HERR*SOMMER-夏目

現代ドイツ作家・詩人の紹介を主に・・・

*異国の詩人、ハーフィス : 「西東詩集」 より ②

 

  さて、「西東詩集」の理解には次の三つの視点からみてみるといい。

その①はゲーテが遠い場所、東洋に目を向けたのは何故か、そして異国の詩人ハーフィス(1320-1389)に模範を執ったのは何故かということ。 

 その➁はいくつかの書からなるこの詩集の内実とその区分からの理解。そして、

 その③は詩的様式とその主要な特徴の解明である。そして、この三つのどの視点から理解を試みようとするにしても、留意していなければならないのは次の点である。すなわち、「西東詩集」はゲーテ晩年の作だということ、また、東洋主義の立場に立った作だということである。そして、そこから一切の詩篇に共通している体験内実とそこに表示された意識との間の<距離>といったものや、教訓的、比喩的、更には、寓意的な表現形式が何故、執りいれられたかが理解されるであろう。

 順序は前後するが、まず第二の立場として挙げた<内実とその区分>から、見ていくことにしよう。

  すでに述べたように、この詩集は幾つかの書からなっているのだが、そこには二つの中心があり、そして、この二つの書は全作品の担い手でもある。

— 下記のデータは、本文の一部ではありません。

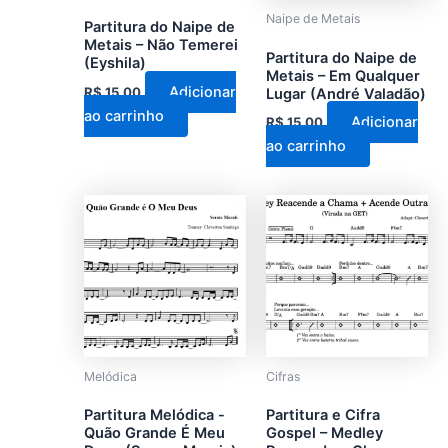
Naipe de Metais
Partitura do Naipe de
Metais – Não Temerei
Partitura do Naipe de
(Eyshila)
Metais – Em Qualquer
Adicionar
R$
15,00
Lugar (André Valadão)
ao carrinho
Adicionar
R$
15,00
ao carrinho
Este
produto
tem
várias
variantes.
As
opções
podem
Melódica
Cifras
ser
Partitura Melódica -
Partitura e Cifra
escolhidas
Quão Grande É Meu
Gospel – Medley
na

 一つは詩人、賢者の形姿としてのハーフィス、すなわち、「ハーフィスの書」であり、もう一つは、晩年の恋人の形姿としてのズライカ、すなわち、「ズライカの書」である。ゲーテ私・イッヒichの比喩としてハーフィスを、そして汝・きみDuの比喩としてズライカを歌うのである。こうして出来上がったのが、「ハーフィスの書」であり、「ズライカの書」であるのだが、これはもとより、抒情的告白として歌われた抒情的な世界であることは言うまでもない。